Italy to raise more than 5 billion euros over next three years from banks, insurers

By Giuseppe Fonte and Valentina Za

ROME (Reuters) -Italy expects to raise about 5.4 billion euros ($5.82 billion) over the next three years from banks and insurers through a package of measures envisaged in Rome’s 2025 budget, a government document seen by Reuters showed on Wednesday.

The Treasury had previously said that the financial sector would contribute 3.5 billion to Italy’s budget.

Italian banks will temporarily face higher taxes on profits as the government intends to force lenders to spread tax deductions stemming from past losses for up to four years.

The move, including other minor tax measures, is expected to result in a contribution from banks to Italy’s strained state finances worth 3.6 billion euros in the 2025-2027 period, the document said.

Talk of a new levy weighing on the financial sector had swirled for weeks and weighed on lenders’ shares in the absence of clarity from the government.

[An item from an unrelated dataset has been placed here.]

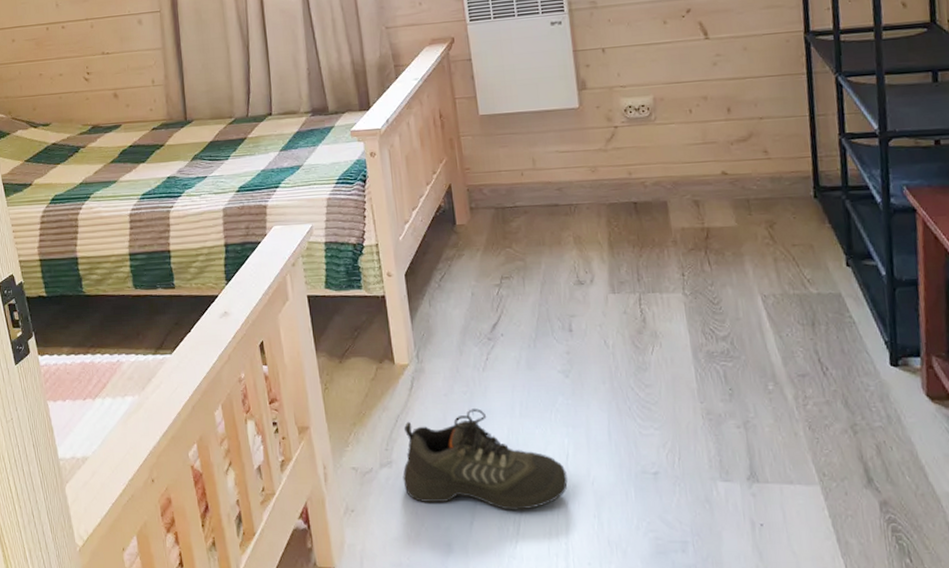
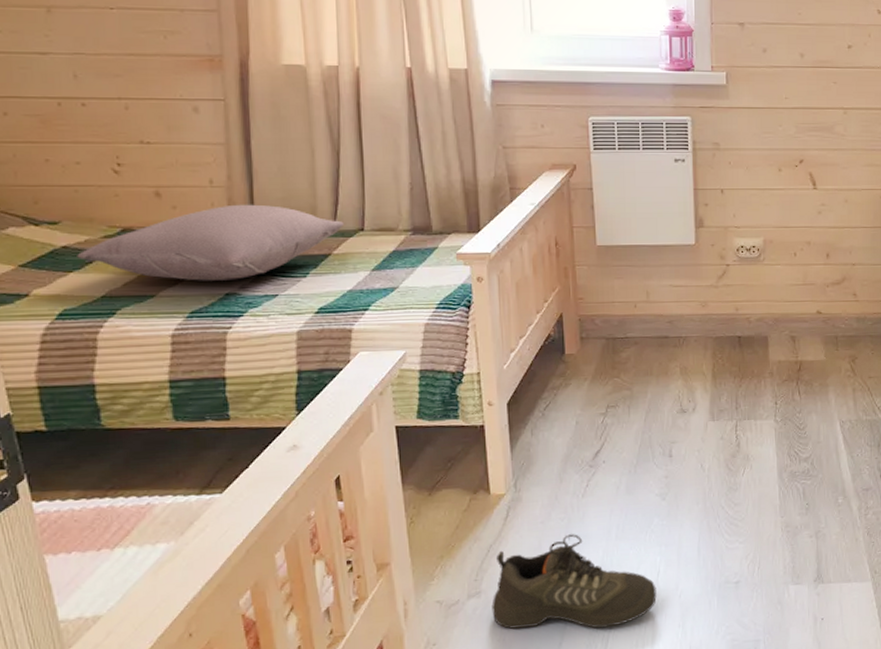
pillow: none [62,98,255,167] -> present [77,204,344,281]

Economy Minister Giancarlo Giorgetti has said a contribution from banks “shouldn’t be considered blasphemous.”

Under the budget, banks will have to use 2025 tax credits, known as deferred tax assets or DTAs, to lower their taxes over four years between 2026 and 2029, while the use of DTAs related to 2026 will be spread over the following three years.

Italy’s largest banks include Intesa Sanpaolo, UniCredit, Banco BPM and state-owned Monte dei Paschi di Siena.

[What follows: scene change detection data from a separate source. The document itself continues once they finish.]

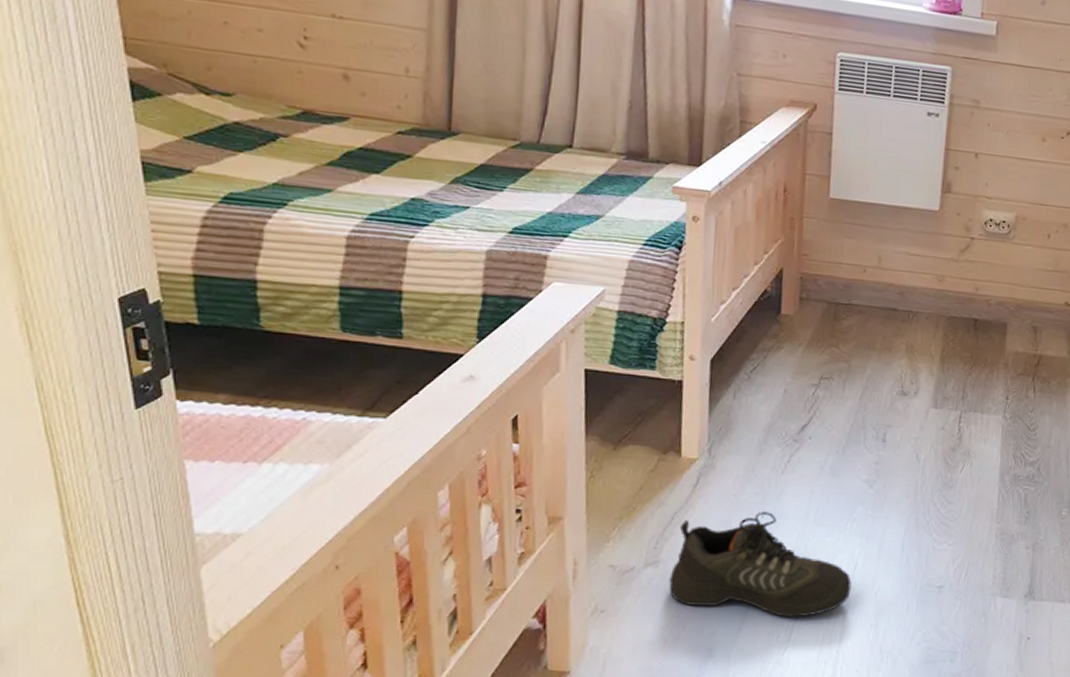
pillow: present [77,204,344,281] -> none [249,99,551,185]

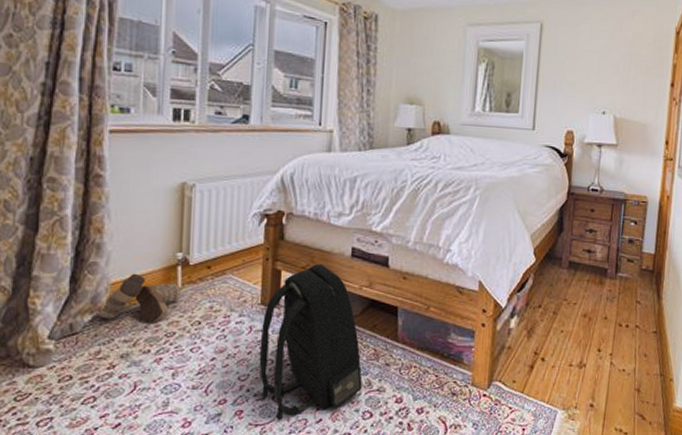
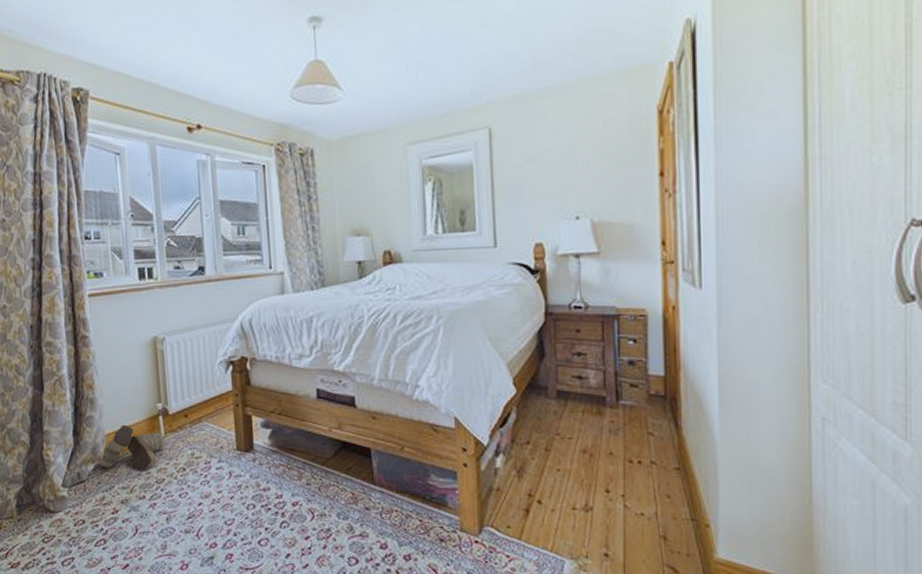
backpack: present [259,264,363,421] -> none [240,408,344,566]

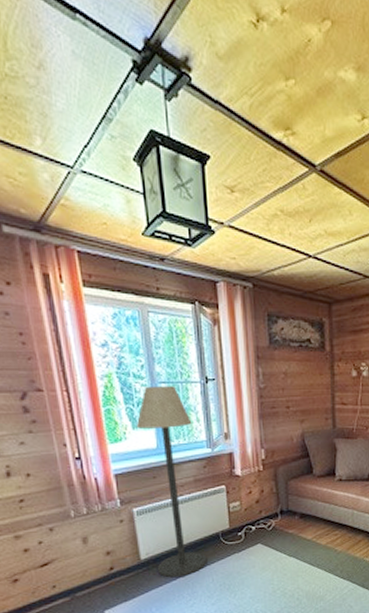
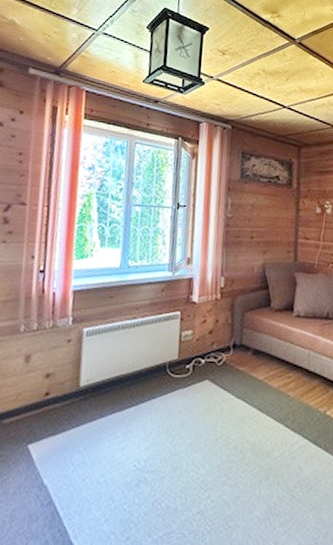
floor lamp: present [136,386,207,578] -> none [94,208,158,412]

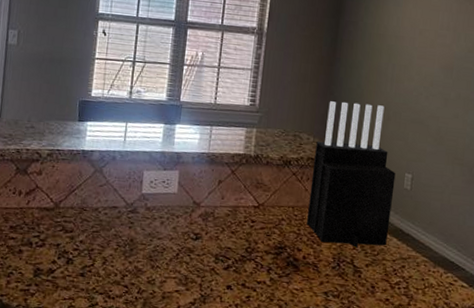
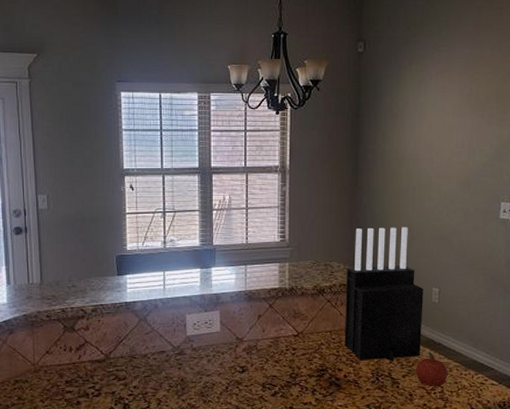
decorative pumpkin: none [381,242,415,282] -> present [416,352,448,387]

The measure is particularly relevant for MPS, which has significant DTAs on its balance after years of steep losses and had started reaping benefits now that it’s once again profitable.

Italy’s Treasury needs to cede control of MPS by the end of this year to meet re-privatisation terms agreed with the European Union at the time of a costly 2017 bailout, people have previously said.

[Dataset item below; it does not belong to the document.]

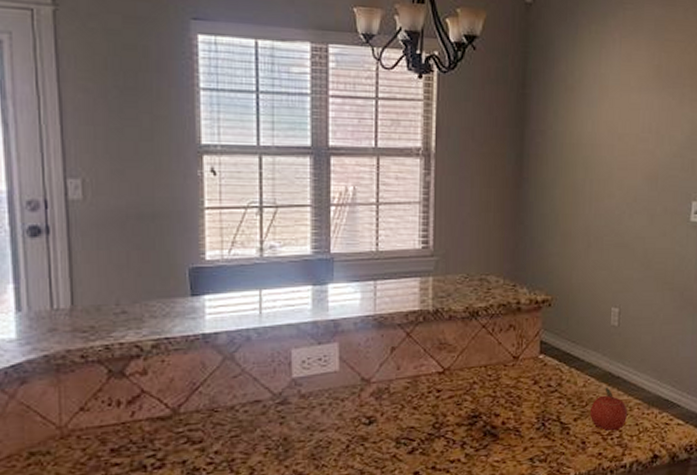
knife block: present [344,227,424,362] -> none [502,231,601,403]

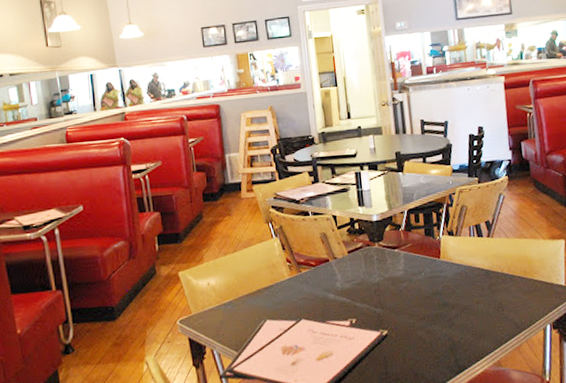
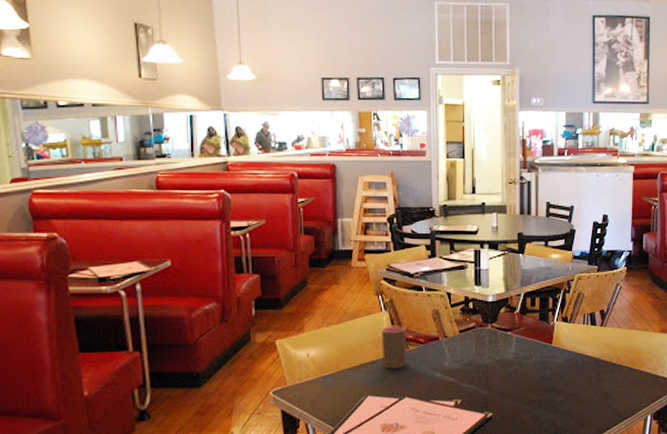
cup: none [274,250,300,294] -> present [382,326,406,370]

The government also expects to collect 1.75 billion euros over the next three years from insurers by changing in the budget the payment terms of stamp duties for some insurance policies.

As things stand, the stamp duty gets calculated every year but gets paid by investors when they cash in on the policies.

The government however is asking insurers to pay upfront and then get it back at the end of the contract from their clients starting from next year.

Moreover, insurers must pay by June 30, 2025 half of stamp duties owed up to 2024 on existing contracts. Another 20% is due by June 30, 2026. A further 20% by mid-2027 and the remaining 10% by mid-2028.

Italy last year shocked markets by imposing a 40% tax on banks’ windfall profits, only to backtrack by limiting the scope of the levy and giving lenders an opt-out clause which meant that in the end it raised zero for state coffers.